## Dataset content

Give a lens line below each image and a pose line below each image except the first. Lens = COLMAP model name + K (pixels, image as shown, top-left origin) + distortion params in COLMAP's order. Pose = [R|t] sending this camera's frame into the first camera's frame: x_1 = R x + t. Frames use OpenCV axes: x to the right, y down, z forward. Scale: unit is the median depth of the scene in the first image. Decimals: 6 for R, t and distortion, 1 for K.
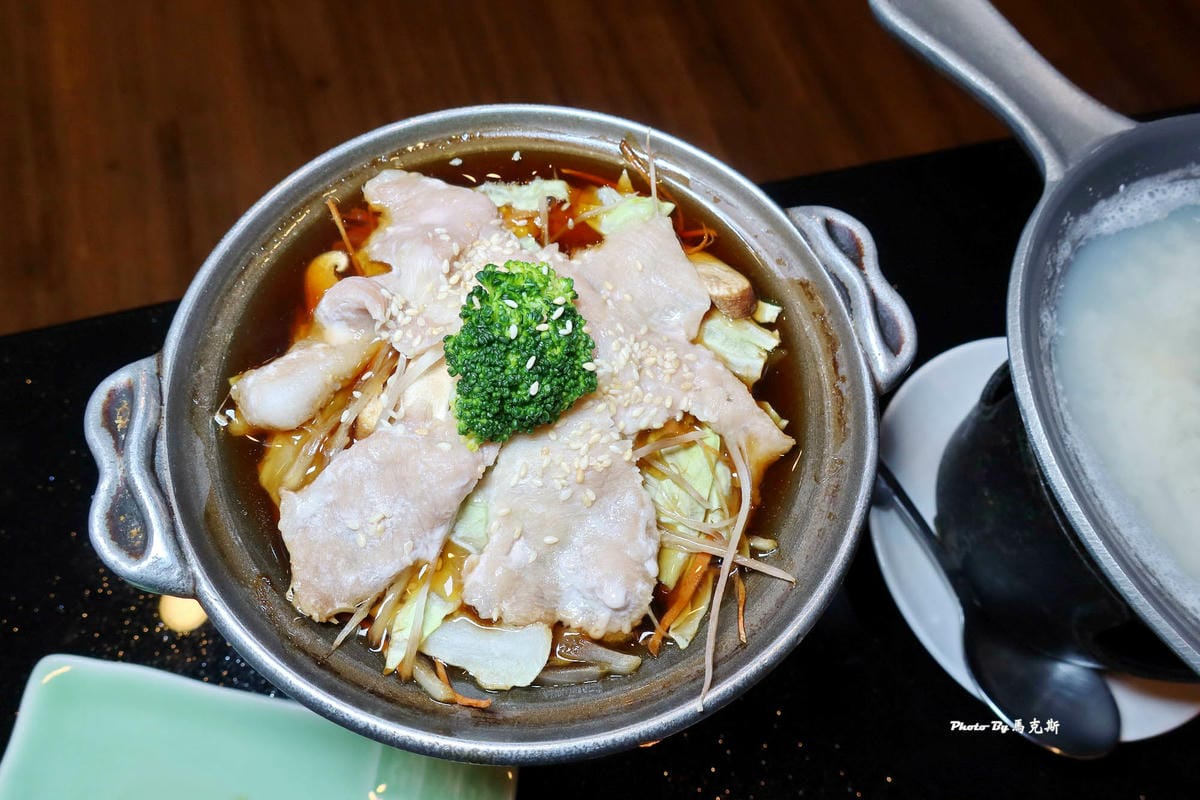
lens RADIAL K [[819.0, 0, 596.9], [0, 819.0, 405.9], [0, 0, 1]] dist [-0.015146, -0.010123]
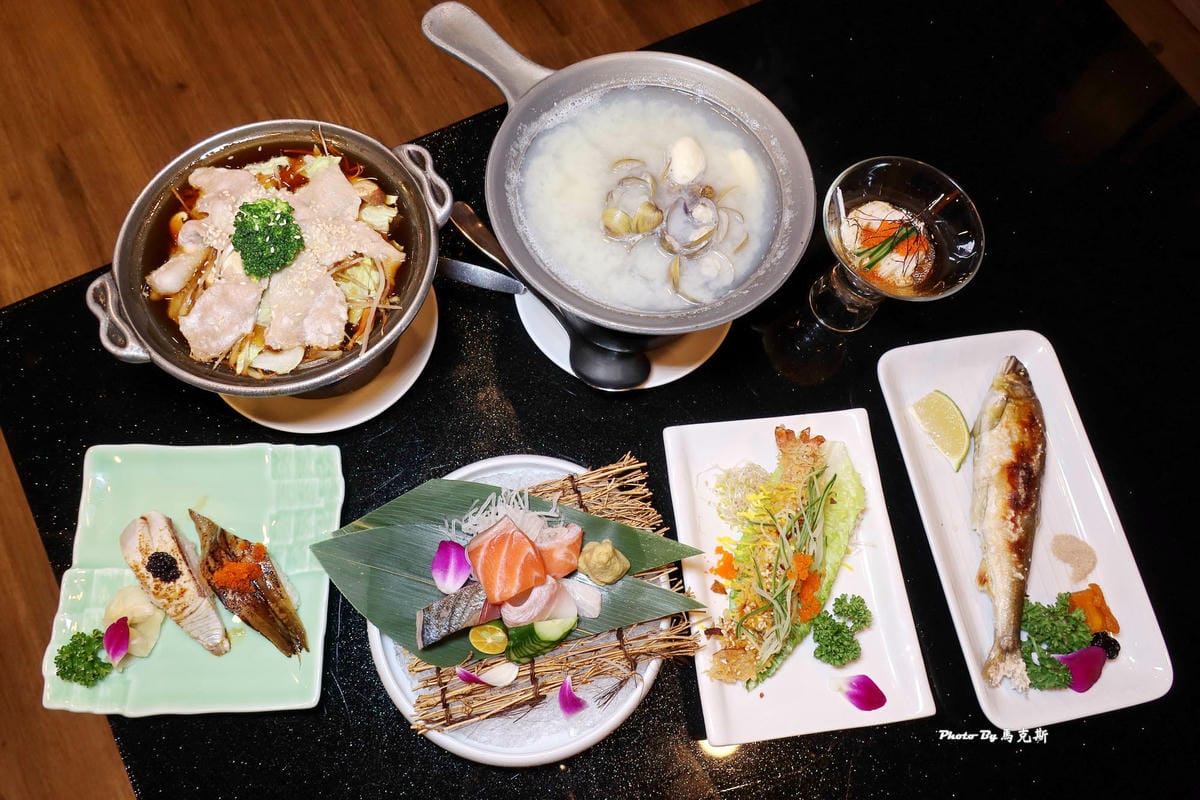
lens RADIAL K [[819.0, 0, 595.1], [0, 819.0, 405.9], [0, 0, 1]] dist [-0.015146, -0.010123]
pose [[0.976895, -0.209483, 0.042349, 0.571491], [0.205225, 0.974775, 0.087725, 0.359731], [-0.059658, -0.077007, 0.995244, -1.288077]]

## Exercise description
Retype the data in full. Images do not go in the copy.

## Result of this exercise
Give a lens line below each image and a pose line below each image except the first. Lens = COLMAP model name + K (pixels, image as shown, top-left origin) + distortion params in COLMAP's order. Pose = [R|t] sending this camera's frame into the first camera's frame: x_1 = R x + t. Frames use OpenCV axes: x to the right, y down, z forward. Scale: unit is the median depth of the scene in the first image. Decimals: 6 for R, t and distortion, 1 for K.
lens RADIAL K [[819.0, 0, 596.9], [0, 819.0, 405.9], [0, 0, 1]] dist [-0.015146, -0.010123]
lens RADIAL K [[819.0, 0, 595.1], [0, 819.0, 405.9], [0, 0, 1]] dist [-0.015146, -0.010123]
pose [[0.976895, -0.209483, 0.042349, 0.571491], [0.205225, 0.974775, 0.087725, 0.359731], [-0.059658, -0.077007, 0.995244, -1.288077]]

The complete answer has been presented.